Could the use of ESG controversy ratings increase risk for investors?
Ralf Barkemeyer, Christophe Revelli and Anatole Douaud explore the limitations of ESG controversies assessments in their article « Selection bias in ESG controversies as a risk for sustainable investors ».
Their conclusions are echoing other results set forth by the emerging body of literature on ESG assessments:
- The selection of the media sources used by rating agencies to assess ESG controversies is significantly biased.
- Companies headquartered in English-speaking countries are 5 times more likely than the average to be covered as part of a controversy. This probability is 3 times higher for French-speaking ones.
- The authors stress the selection bias studied in the paper is the result of media sources concentration, leading ESG controversy data to lack reliability except to some extent for large France-, UK- or US-based companies.
- They observe that, as with other kind of ESG scores, controversy rating methodologies are black boxes showing shortcomings and high margins of errors when used by finance practitioners.

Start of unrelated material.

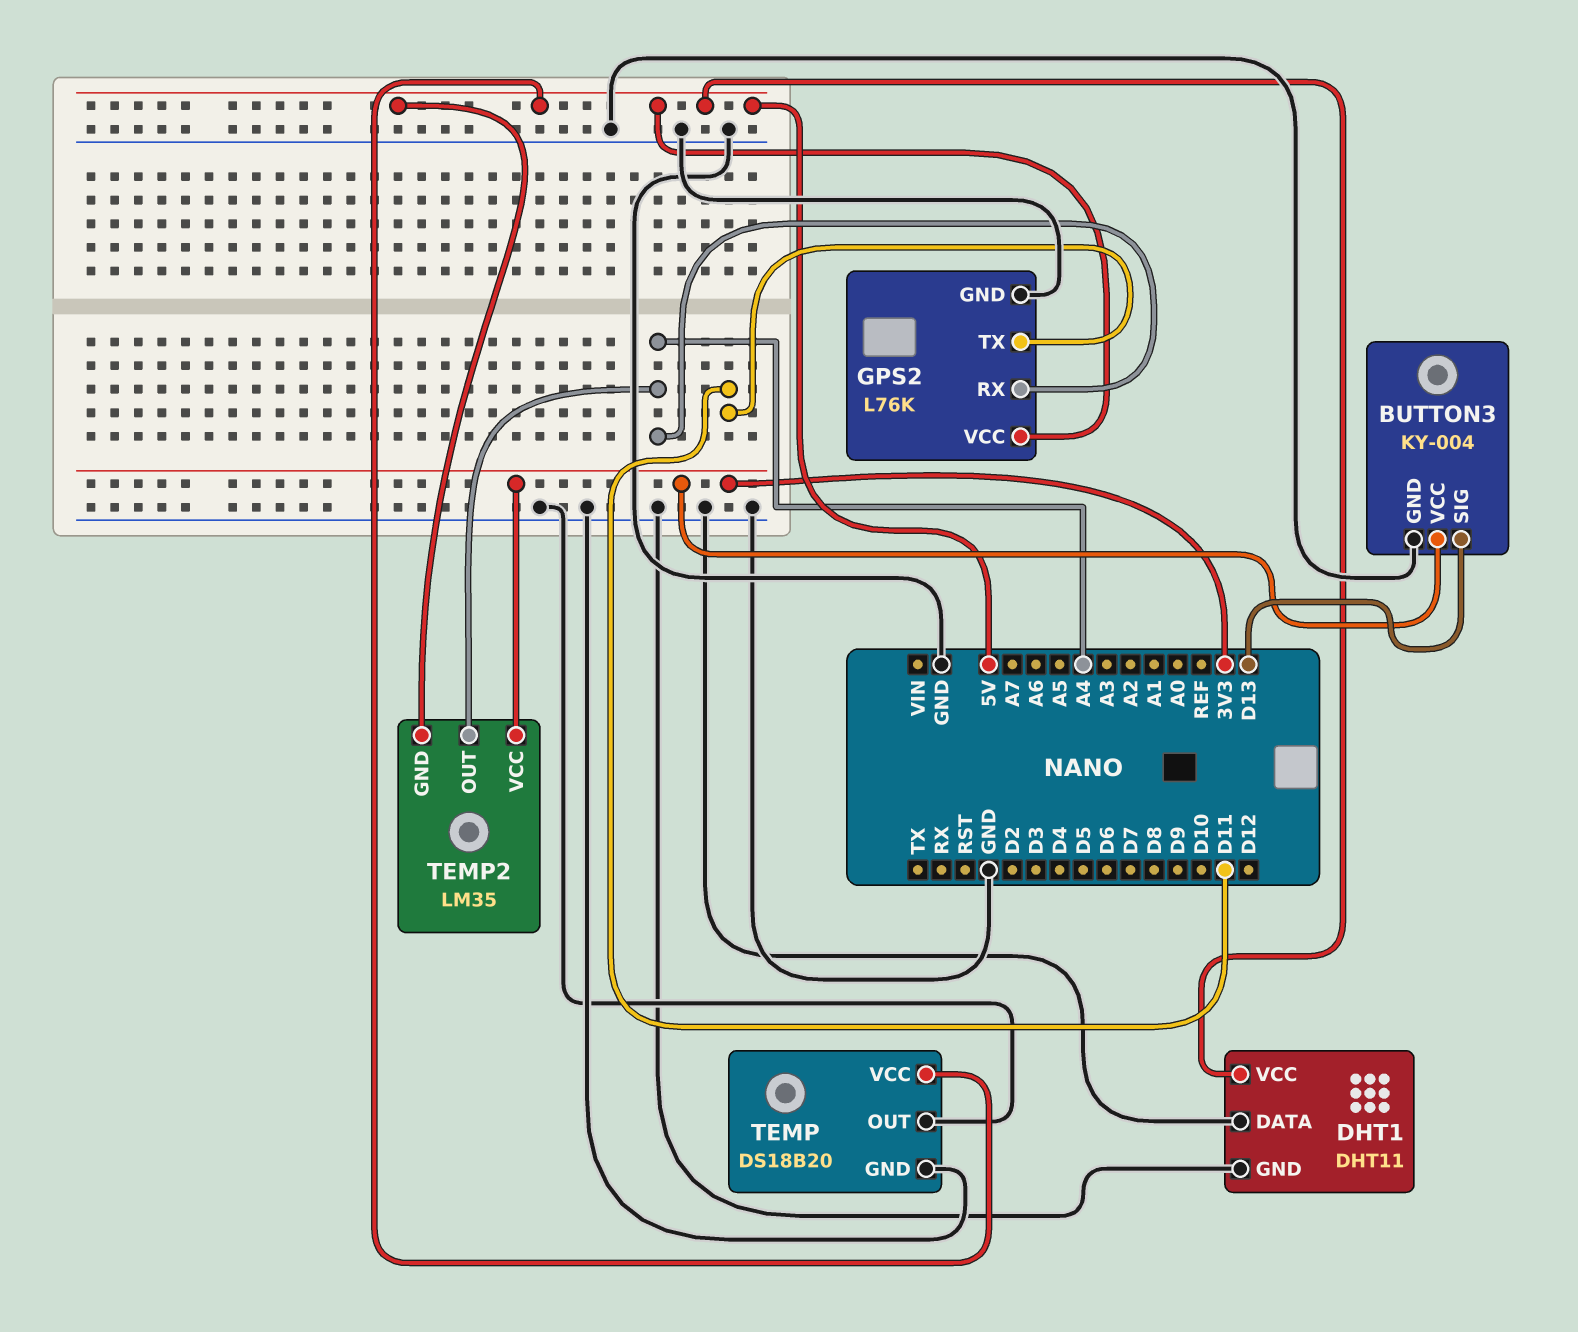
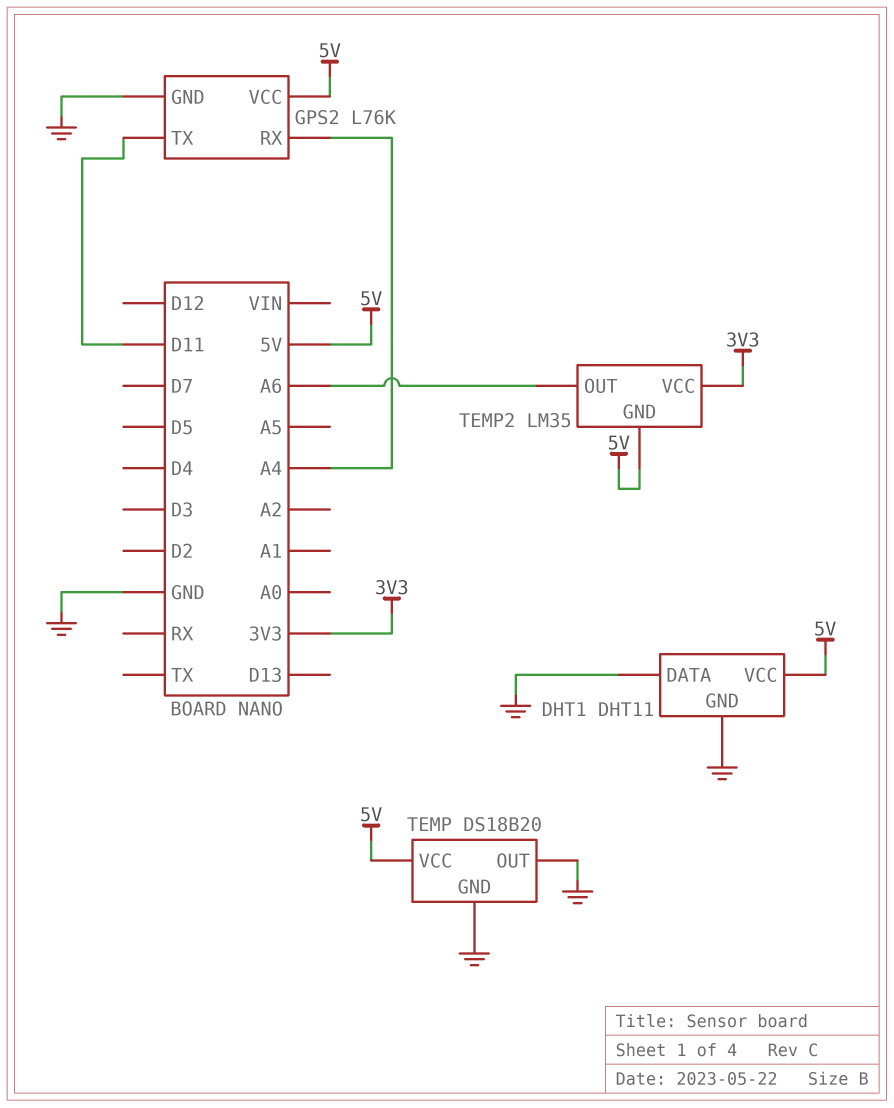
BUTTON3: KY-004 -> none
BUTTON3 pin GND: GND -> none
BUTTON3 pin SIG: D13 -> none
BUTTON3 pin VCC: 3V3 -> none
TEMP2 pin OUT: A4 -> A6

- In spite of the local and context-specific nature of ESG controversies, media concentration incentivises large companies to adopt a centralised ESG approach around their headquarters' country.
- Further research could add to these results by investigating the factors that lead companies to be covered in the media more than others, and if this kind of selection bias can be quantified for other kind of ESG assessments than controversy ratings.
The distortion of the ESG perception of companies based in countries with poor media coverage resulting from the selection bias described in this article can represent an undetected risk for investors relying on ESG controversy ratings.
The emergence of increasingly efficient technologies to automatically scrape, translate and interpret text data may however have significant consequences for the results put forth in this article in the coming years.